Jadilah engkau sebagai orang yang berdaya pikir luas, berdzikir dengan lisan dan hati, berilmu banyak, mempunyai keagungan sifat ḥilm dan berhati luas, tertawalah dengan tersenyum, bertanyalah dengan maksud belajar, jadilah penasihat bagi orang yang lengah, pengajar pada orang jahil, jangan menyakiti orang yang menyakitimu, jangan terbawa pada urusan yang tidak bermanfaat, jangan berbahagia atas penderitaan orang lain, jangan mengotori lisanmu dengan gunjingan.
Jadilah orang yang jujur dalam ucapan, berlepas diri dari upaya dan kekuatan (membaca lā ḥaula wa lā quwwata illā billāh), menahan diri dari berbagai syubhat, menjadi bapak bagi anak yatim, tampakkanlah kegembiraan di wajahmu dan sembunyikan kesedihan dalam hatimu, sibuk mengurus (‘aib) diri sendiri, jangan menyebarkan rahasia dan membuka tabir ‘aib.
Perbanyaklah ibadah dan mohonlah tambahan hidayah, banyak diam, bertahan dari gangguan orang jahil, memaafkan orang yang berbuat buruk kepadamu, sayangi orang yang lebih muda dan hormati orang yang lebih tua, terpercaya mengemban amanah jauh dari sifat khianat, sabar dalam berbagai kesulitan, tidak merepotkan orang lain dan banyak memberi pertolongan, berlama-lama dalam berdiri (shalat), sering berpuasa, shalatlah dengan penuh rasa tersipu, puasalah dengan rasa penuh harap, tundukkan pandangan, sedikit dosa, banyak beramal, penuh adab kepada para auliyā’.

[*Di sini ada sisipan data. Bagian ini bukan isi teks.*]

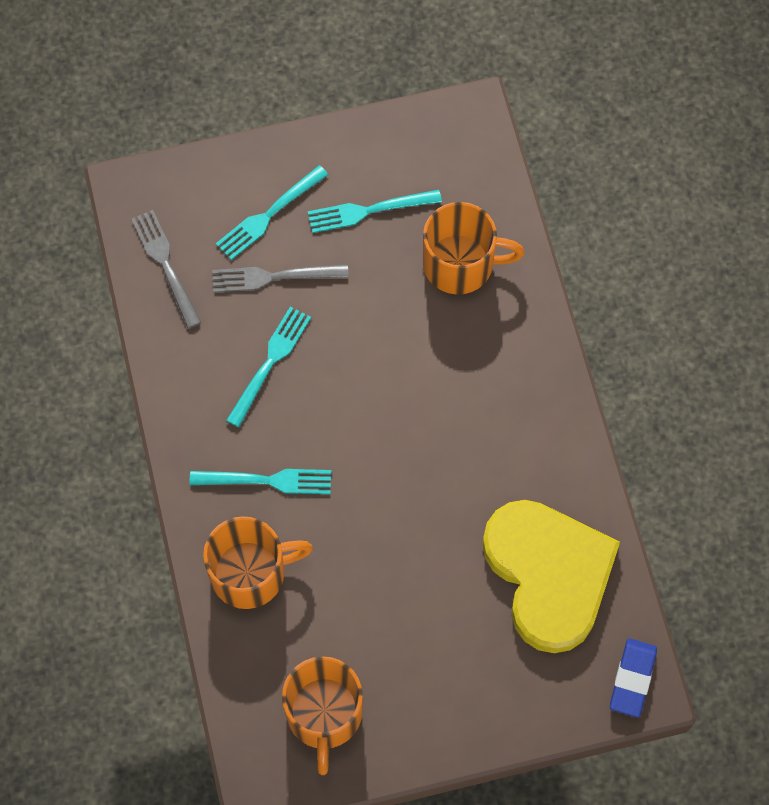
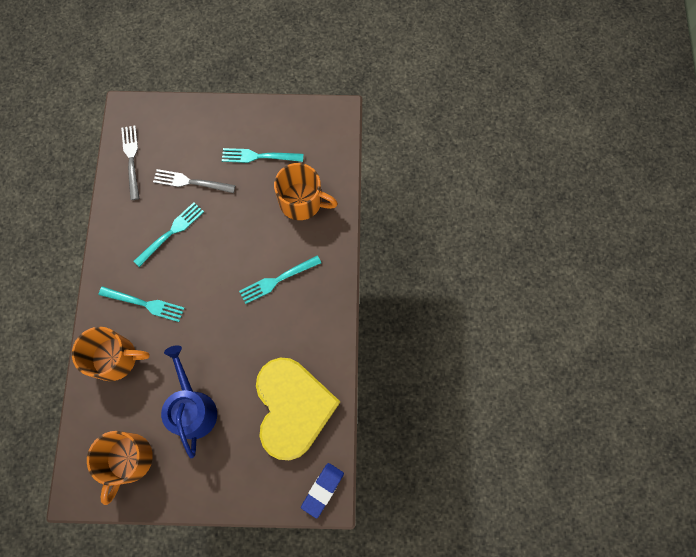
camera: 15 degrees right, 5 degrees up
turquoise fork [216,165,328,260] -> turquoise fork moved to [239,255,321,304]
none -> blue watering can [161,345,217,458]

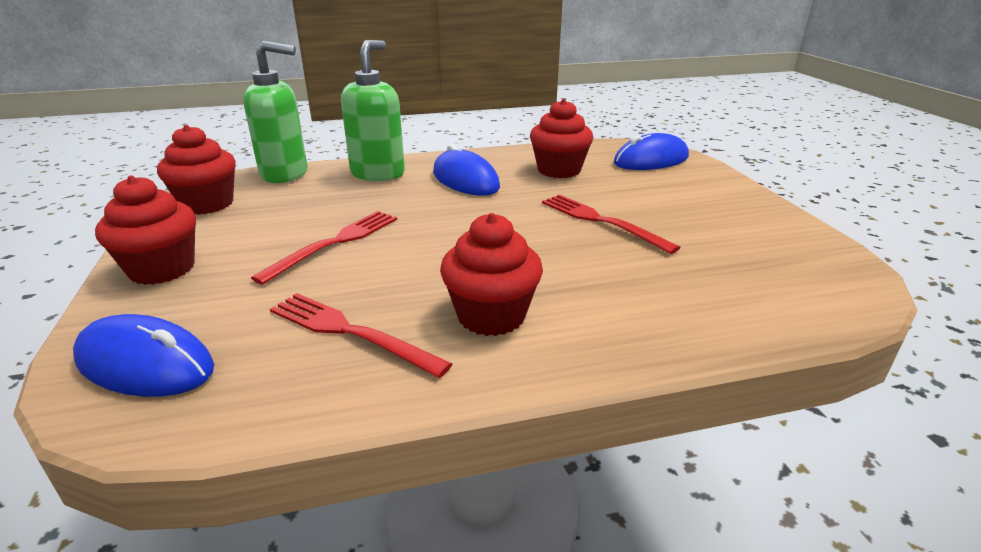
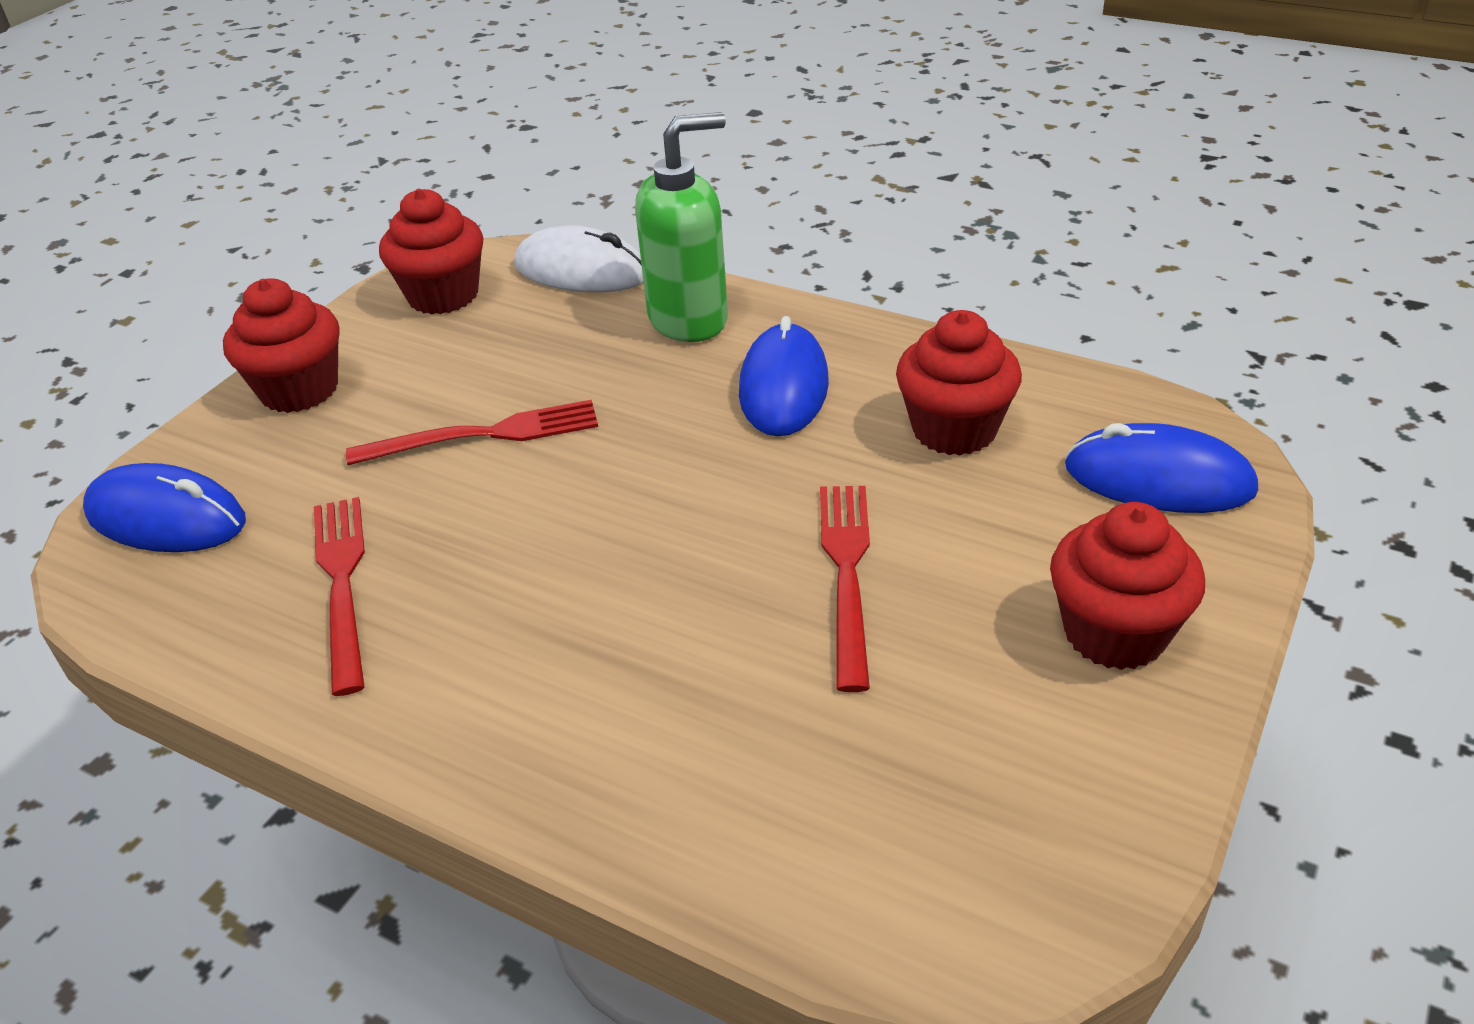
camera: 45 degrees right, 10 degrees up
blue mouse [73,314,214,397] -> blue mouse turned 45 degrees counterclockwise [83,463,246,552]
green soap dispenser [243,41,307,183] -> white mouse [514,225,643,293]
red cupcake [440,213,543,336] -> red cupcake moved to [1050,502,1205,670]

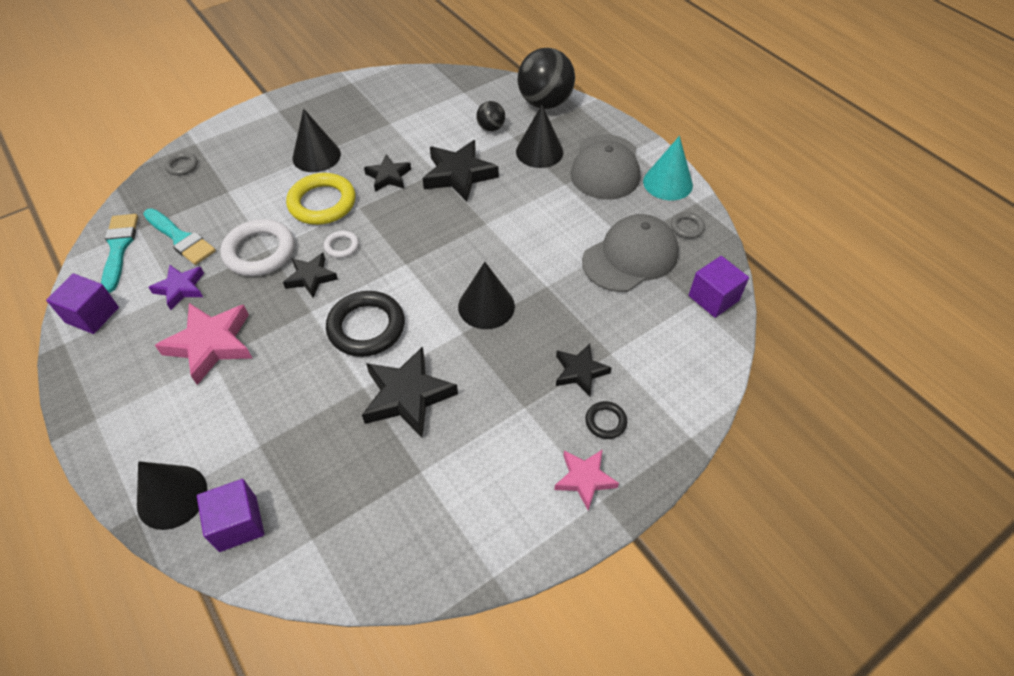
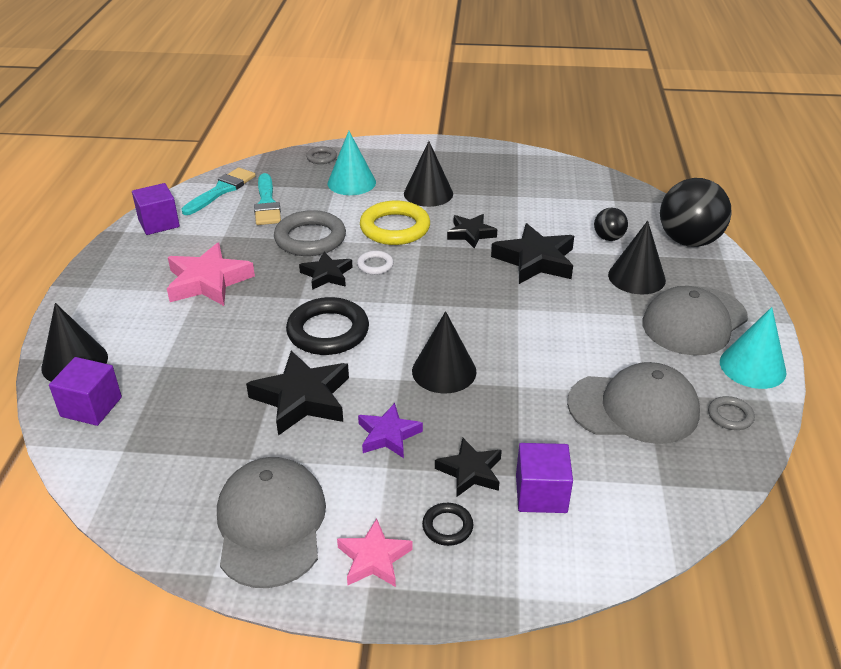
camera: 40 degrees right, 15 degrees down
purple star [148,265,204,310] -> purple star moved to [358,403,423,458]
white ring [220,219,295,276] -> grey ring [274,210,346,256]
purple cube [689,256,749,318] -> purple cube moved to [516,443,573,513]
none -> grey cap [217,457,326,588]
none -> turquoise cone [328,131,376,195]

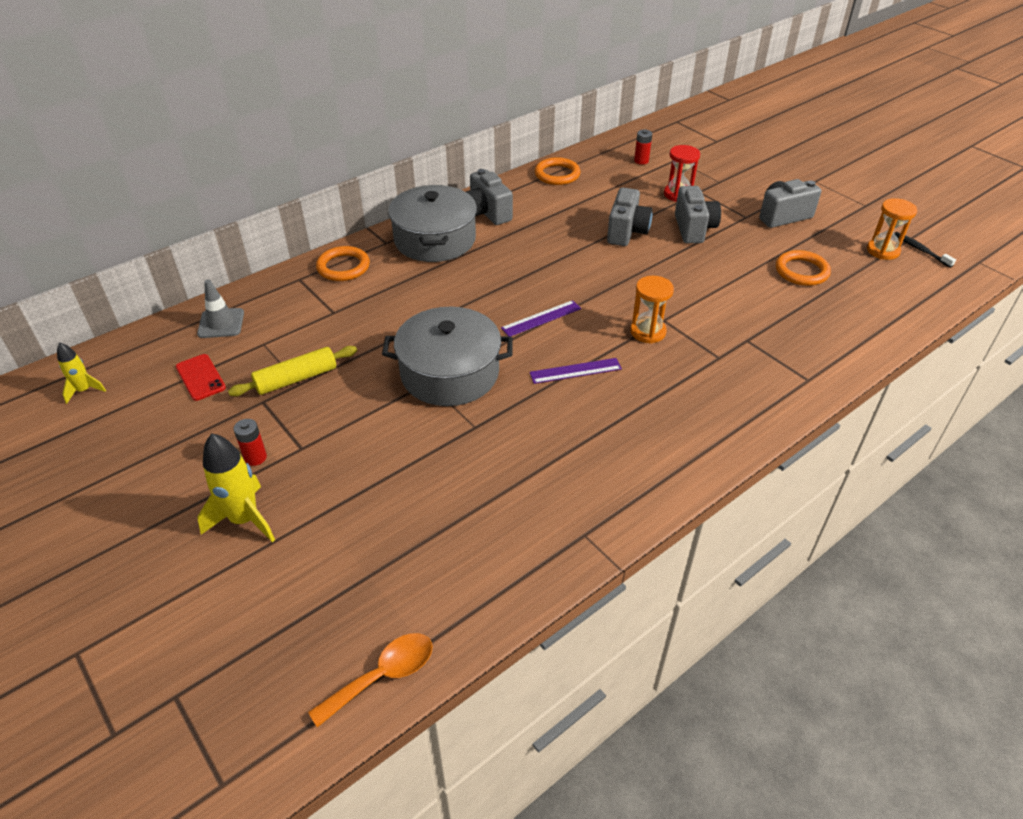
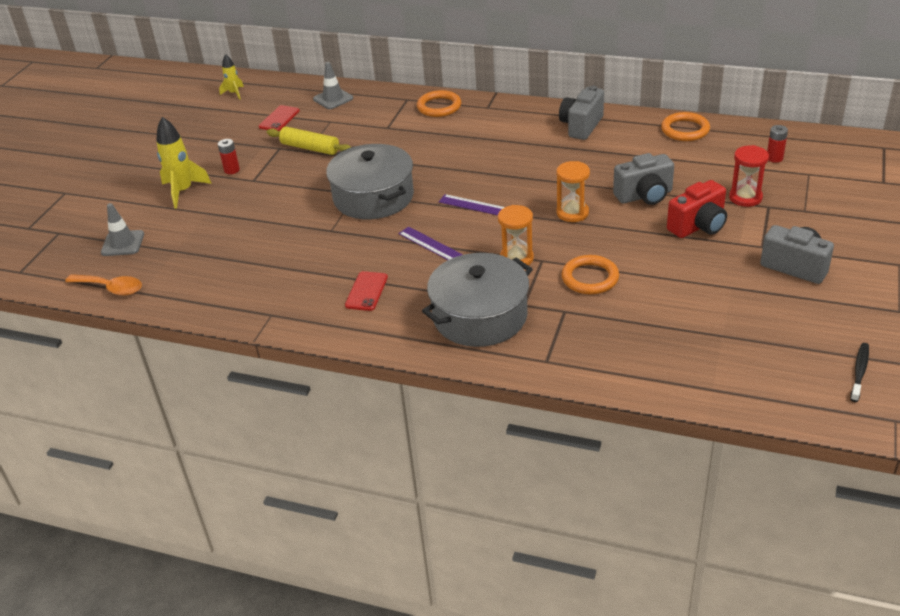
camera: 60 degrees right, 5 degrees down
grey pot [388,185,477,262] -> grey pot moved to [422,253,533,347]
grey camera [675,186,721,243] -> red camera [667,180,727,238]
orange ring [776,250,831,286] -> orange ring moved to [562,255,619,294]
orange hourglass [867,198,917,260] -> orange hourglass moved to [556,161,590,222]
none -> grey traffic cone [101,203,144,256]
none -> red phone [345,271,388,311]

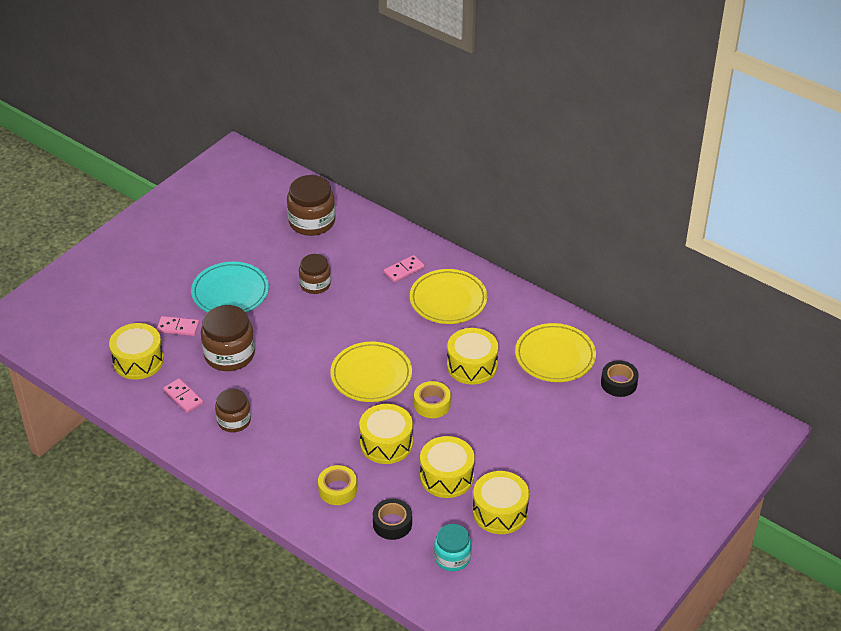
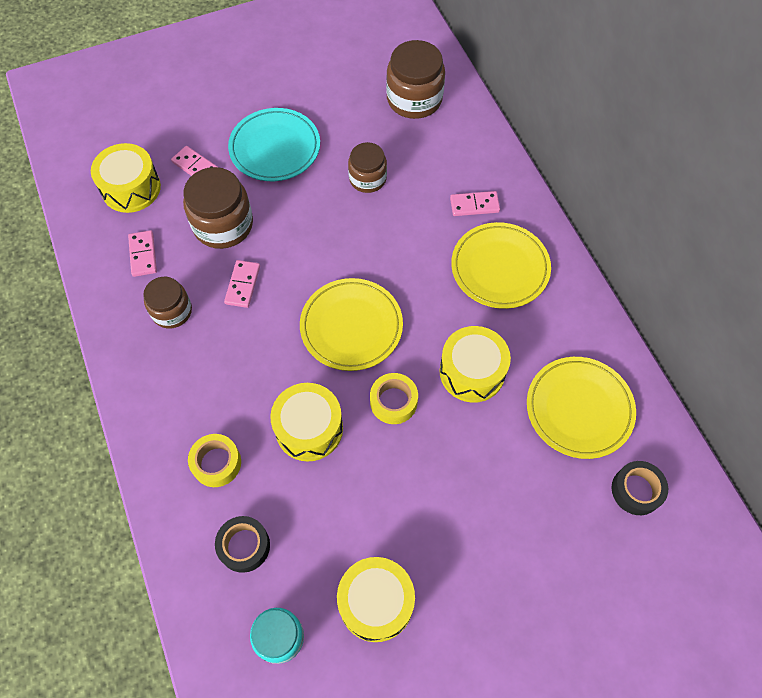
camera: 30 degrees right, 20 degrees up
yellow drum [420,436,475,498] -> none
none -> pink domino [224,260,260,308]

Hiasi ucapanmu dengan kandungan hikmah dan tatapanmu dengan penuh ‘ibrah, jangan banyak mengeluh dan jangan suka membuka aurat/‘aib (sesama), jangan menjadi penghasut dan pendengki, carilah kemuliaan/keridhaan Allah dari setiap urusan, bersemangatlah memakmurkan bumi dengan jasadmu namun ruhmu senantiasa mengingat kematian dan akhirat, selimuti dirimu dengan busana ketawadhuan, tanggalkanlah berbagai pengharapan (thama‘) pada makhluk dan jadilah orang yang bertawakkal kepada Sang Maha Mengatur lagi Maha Pencipta.”